Éramos la misma isla de fiberos saturnales que tenían allí el punto de encuentro y descanso convocados cada año por las liras anunciadoras del estío meseteño. Alguno llevaba calcetines enfundados en las sandalias y los faldones de las túnicas remangados hasta las rodillas, pero todos lucíamos las coronas de laurel ganadas como veteranos que éramos del triunfal ejército blusero forjado en mil batallas victoriosas. Juanjo parecía Cicerón. Chago, un remedo de Salustio. Luis, el mismísimo Marco Aurelio. Una tropa que para sobrevivir en el fragor musical siempre supo distinguir la ambrosía de la cicuta.

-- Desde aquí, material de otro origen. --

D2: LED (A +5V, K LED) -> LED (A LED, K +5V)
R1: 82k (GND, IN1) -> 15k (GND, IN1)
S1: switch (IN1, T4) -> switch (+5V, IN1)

Más allá de nosotros había otras islas fiberas, separadas unas de otras por brazos de mar seco y duro de granito. Cada isla estaba habitada por cuatro, cinco, seis senadores y generales en amena conversación, unos con el bocata, otros con el cáliz de cerveza. La brisa traía y llevaba saludos y retazos de charla de una grada a la otra. Vistos en conjunto, dábamos la imagen de aquella escena similar de La vida de Brian, quiénes del Frente Popular Blusero y quiénes del Ejército Blusero de Liberación, pero todos convencidos al cabo de que el blues nos haría libres. Al menos esa noche.

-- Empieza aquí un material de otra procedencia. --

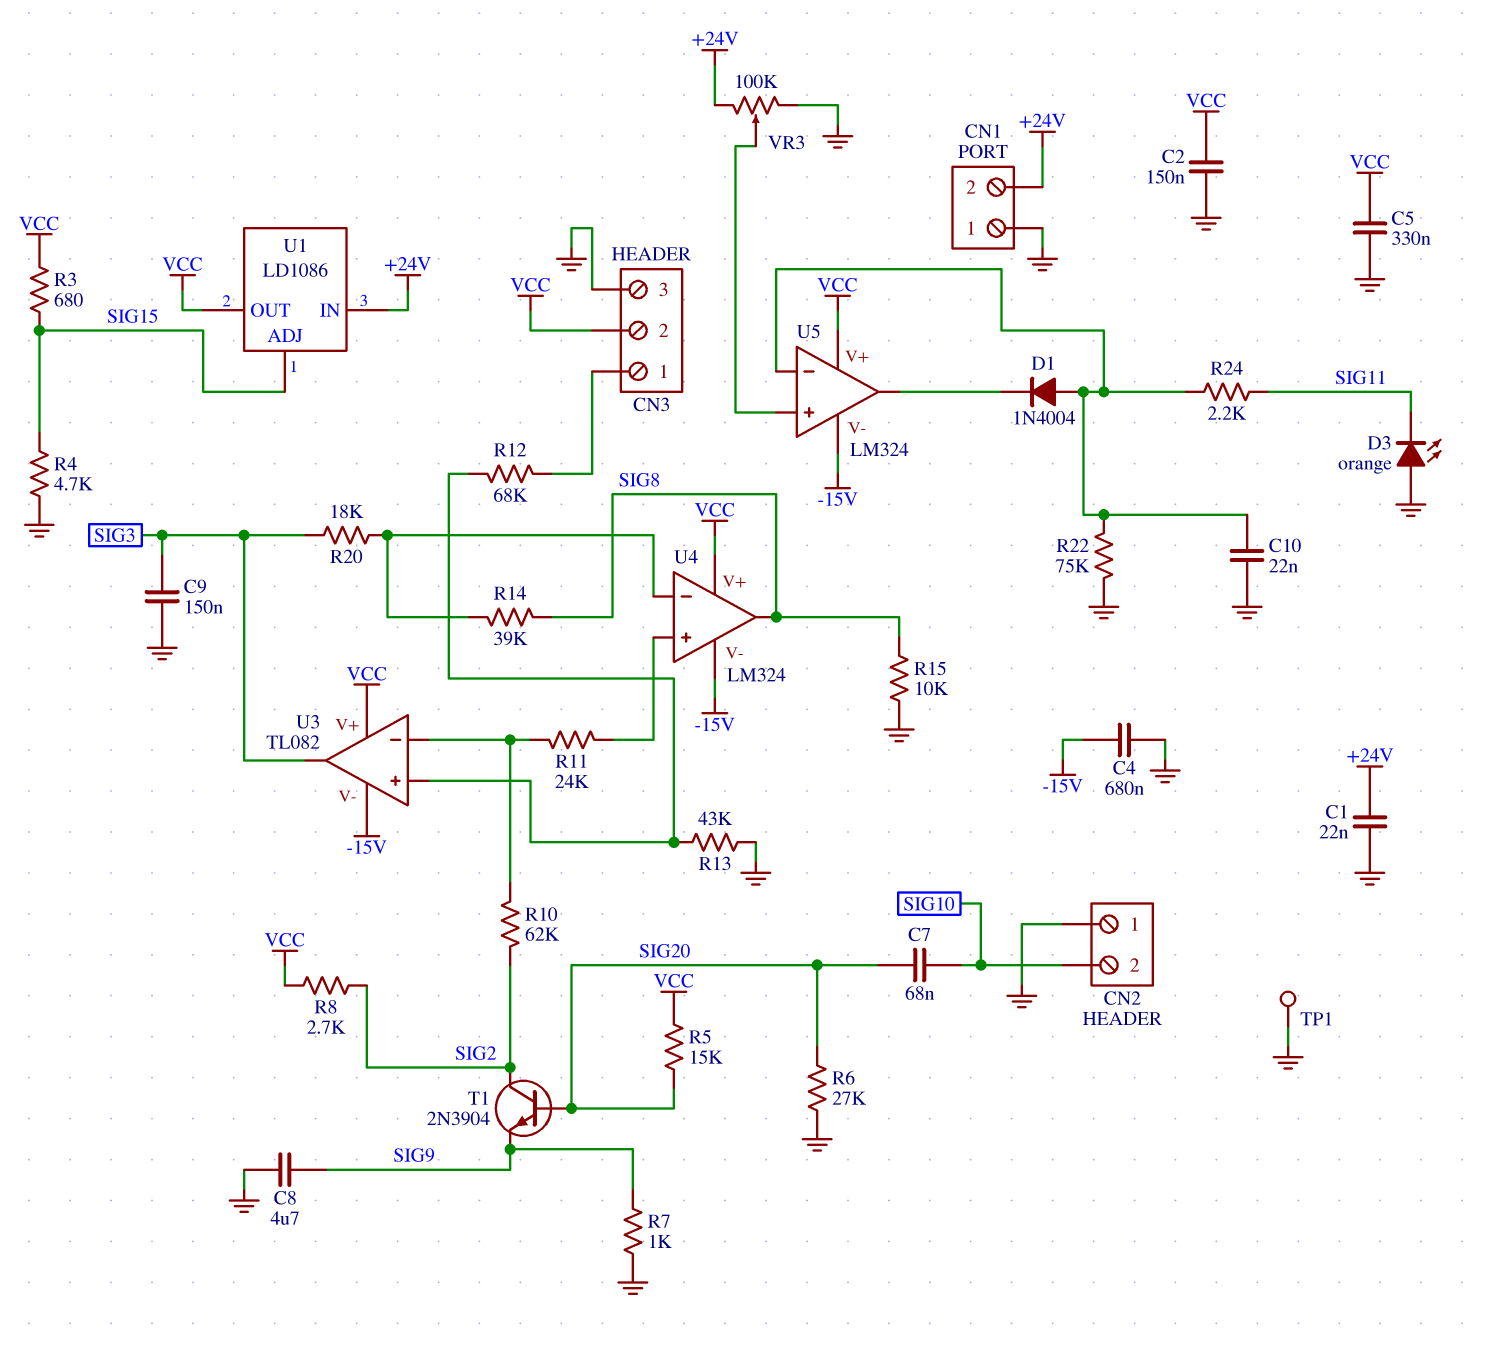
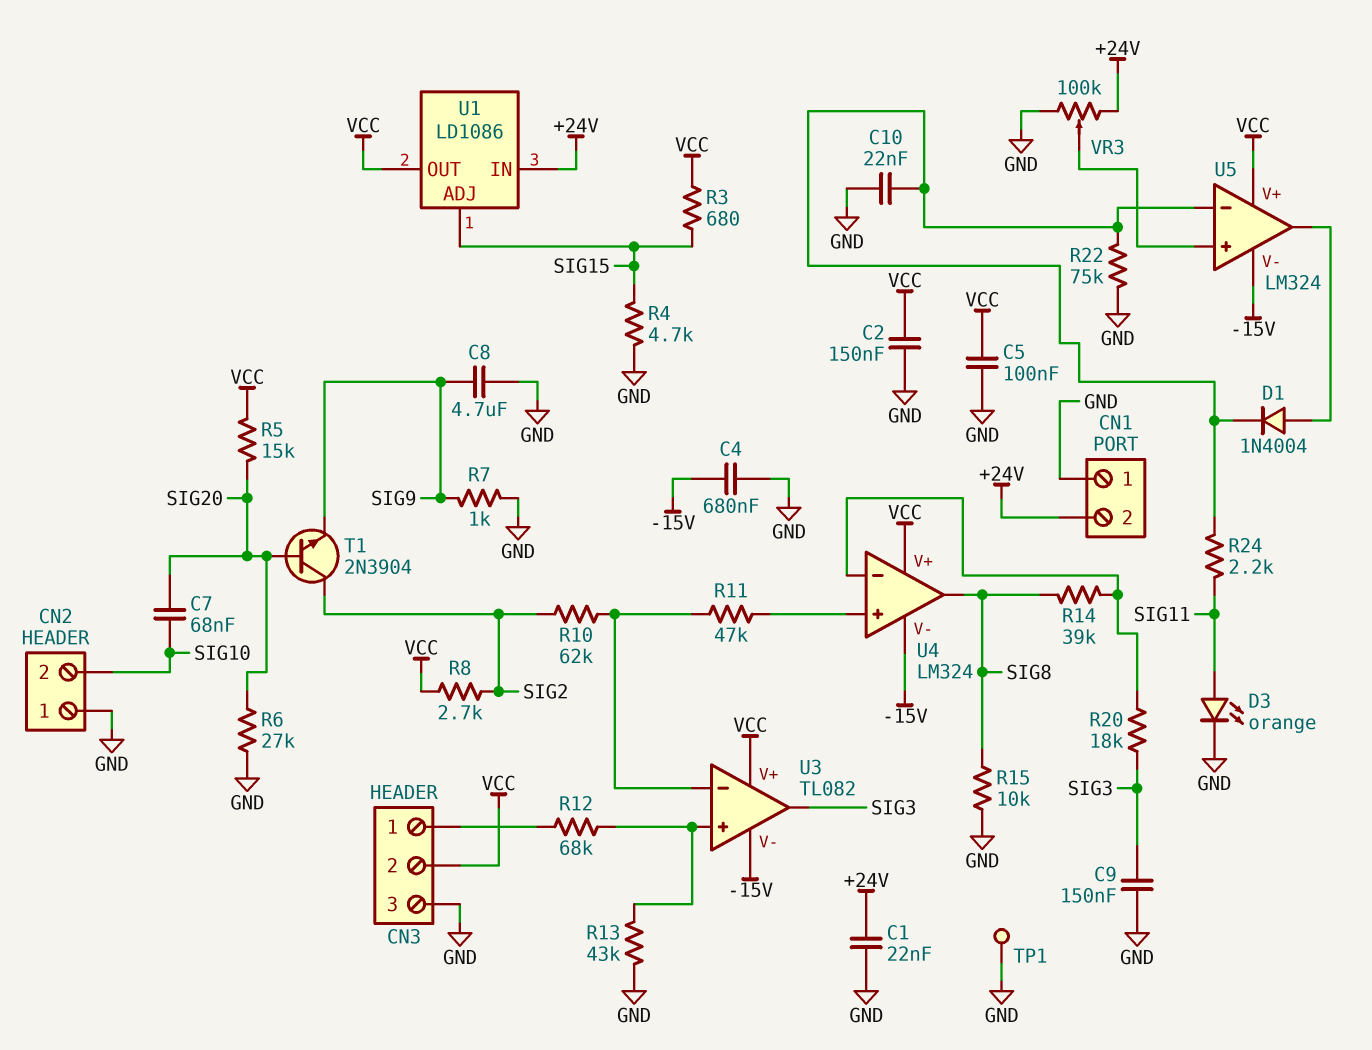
C5: 330nF (GND, VCC) -> 100nF (GND, VCC)
D1: diode 1N4004 (A U5/in-, K U5/out) -> diode 1N4004 (A U5/out, K U5/in-)
D3: LED orange (A GND, K SIG11) -> LED orange (A SIG11, K GND)
R11: 24k (U3/in-, U4/in+) -> 47k (U3/in-, U4/in+)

En esas andábamos, que si el sol se despeñaba o no, que si el bocata estaba cojonudo, que si aquel de allí abajo que se movía más veloz que Aquiles no era Zato, que si Miguel sonreía como el Júpiter que observa en silencio, que si faltaba mucho para que salieran los leones, cuando en esto apareció en el escenario un gladiador como un armario de grande y llegándose al borde con el pie del micrófono agarrado a dos manos, con peligro de acabar descalabrado como el poeta Sabina, tronó al auditorio un “Good Night, Béjar!” que fue respondido por una salva de aplausos y flashes. Y sin que los decibelios se hubieran disuelto en el aire, de los altavoces comenzaron a brotar guitarras y saxos mientras el etíope de Nueva Orleans como un armario, con voz del Hades, nos hizo cómplices con aquel “Tu quoque, Blues, fili mi?”. Pues sí, nosotros también. Ave, blues de agosto.